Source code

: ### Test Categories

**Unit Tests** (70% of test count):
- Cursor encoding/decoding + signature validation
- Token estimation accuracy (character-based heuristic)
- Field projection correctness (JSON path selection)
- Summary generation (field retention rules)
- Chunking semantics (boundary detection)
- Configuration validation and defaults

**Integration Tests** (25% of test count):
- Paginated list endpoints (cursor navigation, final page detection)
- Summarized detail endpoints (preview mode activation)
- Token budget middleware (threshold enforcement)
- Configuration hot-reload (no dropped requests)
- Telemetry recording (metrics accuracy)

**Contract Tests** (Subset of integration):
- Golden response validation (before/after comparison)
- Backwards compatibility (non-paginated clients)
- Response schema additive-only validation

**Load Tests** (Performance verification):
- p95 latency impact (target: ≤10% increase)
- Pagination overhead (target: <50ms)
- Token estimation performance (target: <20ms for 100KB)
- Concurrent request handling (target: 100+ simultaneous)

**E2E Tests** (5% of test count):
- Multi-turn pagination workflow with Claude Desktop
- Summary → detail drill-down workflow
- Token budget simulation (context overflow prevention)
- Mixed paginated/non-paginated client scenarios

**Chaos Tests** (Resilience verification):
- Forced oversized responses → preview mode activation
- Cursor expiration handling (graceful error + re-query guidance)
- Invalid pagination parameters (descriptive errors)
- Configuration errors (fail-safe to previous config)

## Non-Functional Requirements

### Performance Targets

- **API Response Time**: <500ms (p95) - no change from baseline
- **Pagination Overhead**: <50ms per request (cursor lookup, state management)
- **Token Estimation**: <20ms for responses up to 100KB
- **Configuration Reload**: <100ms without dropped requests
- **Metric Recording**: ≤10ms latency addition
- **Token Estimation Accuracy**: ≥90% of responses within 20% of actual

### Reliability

----

TASK OBJECTIVE: Write out exactly the lines above between the line with "Tests** (70% of" and the line with "- Configuration errors", inclusive, and nothing beyond them.

ANSWER TO THE EXERCISE:
**Unit Tests** (70% of test count):
- Cursor encoding/decoding + signature validation
- Token estimation accuracy (character-based heuristic)
- Field projection correctness (JSON path selection)
- Summary generation (field retention rules)
- Chunking semantics (boundary detection)
- Configuration validation and defaults

**Integration Tests** (25% of test count):
- Paginated list endpoints (cursor navigation, final page detection)
- Summarized detail endpoints (preview mode activation)
- Token budget middleware (threshold enforcement)
- Configuration hot-reload (no dropped requests)
- Telemetry recording (metrics accuracy)

**Contract Tests** (Subset of integration):
- Golden response validation (before/after comparison)
- Backwards compatibility (non-paginated clients)
- Response schema additive-only validation

**Load Tests** (Performance verification):
- p95 latency impact (target: ≤10% increase)
- Pagination overhead (target: <50ms)
- Token estimation performance (target: <20ms for 100KB)
- Concurrent request handling (target: 100+ simultaneous)

**E2E Tests** (5% of test count):
- Multi-turn pagination workflow with Claude Desktop
- Summary → detail drill-down workflow
- Token budget simulation (context overflow prevention)
- Mixed paginated/non-paginated client scenarios

**Chaos Tests** (Resilience verification):
- Forced oversized responses → preview mode activation
- Cursor expiration handling (graceful error + re-query guidance)
- Invalid pagination parameters (descriptive errors)
- Configuration errors (fail-safe to previous config)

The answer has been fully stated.